“If everyone is thinking alike, then no one is thinking.” – Benjamin Franklin
My eldest son was looking at a mountain yesterday and asked me how people made the folds in it that extended from near the top all the way to the lake below. He said it looked like giant drapes pulled closed over the mountain.
In the course of explaining that those folds were likely formed when the mountain was formed and that man may not have had much if anything to do with it, he stopped me and said, “Well, man created just about everything else on earth, didn’t he?” I thought about it a bit and had to agree. Just about everything we know on earth was created by man in the not-too-distant past.
The world we know – the farmsteads and mighty cities, its fashions and customs, vehicles that move on its various surfaces and so on – are all the product of man’s ingenuity. Most were born out of conflicting ideas. The stronger ones survived and the weaker either became the seed for a newer and better idea or simply receded into the forgotten past. Thinking created the world we live in and thinking will create the world our children live in.
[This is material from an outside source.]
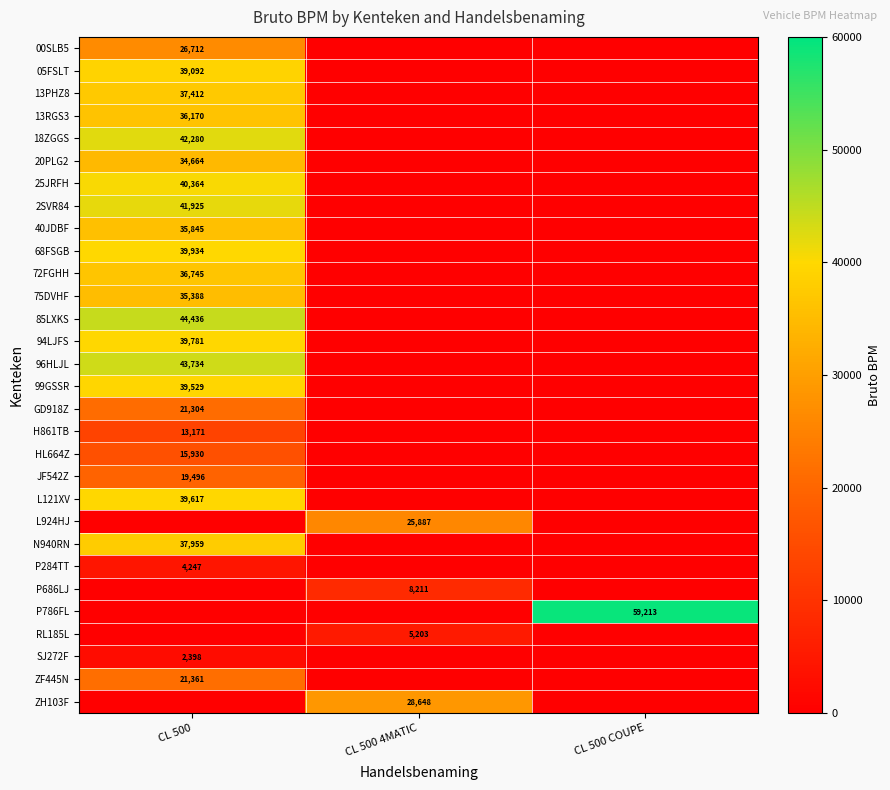

How many P686LJ values are between 0 and 8211?

3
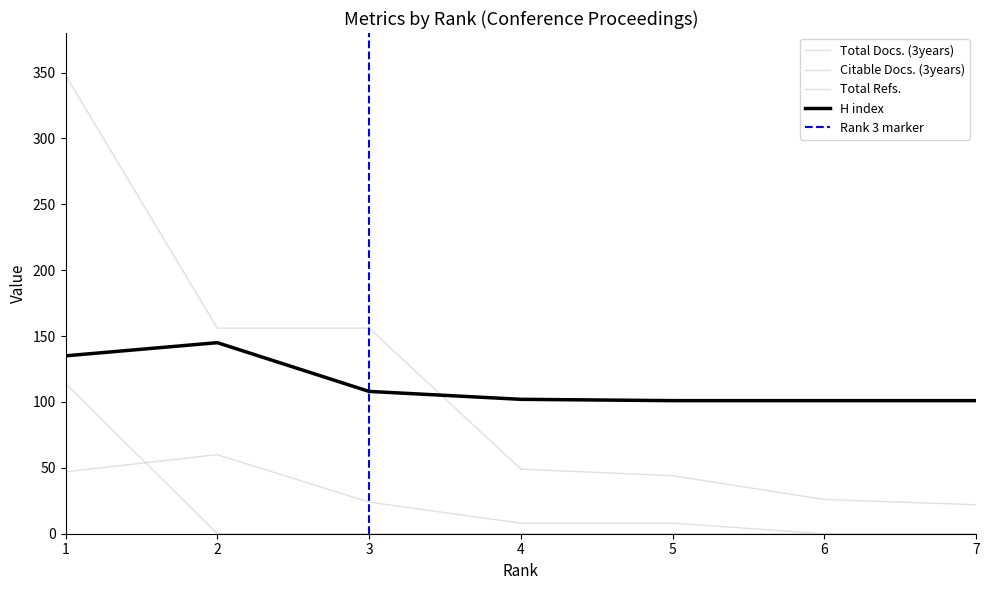

At which category is the sum across all series the highest?

1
My favorite place to work is at the confluence of discordant thoughts. I love seeing creativity clawing its way out of creative tension. More importantly, I love working with people who are passionate about what they think, yet wise enough to recognize and acknowledge what is fitting. Such a combination is rare, for most thus endowed tend toward obstinacy.
One of the secrets to harnessing creative tension lies in your ability to articulate and reiterate the goal or purpose shared by all. Absent this, tension quickly becomes counterproductive and those involved quickly become entrenched in the way they see it.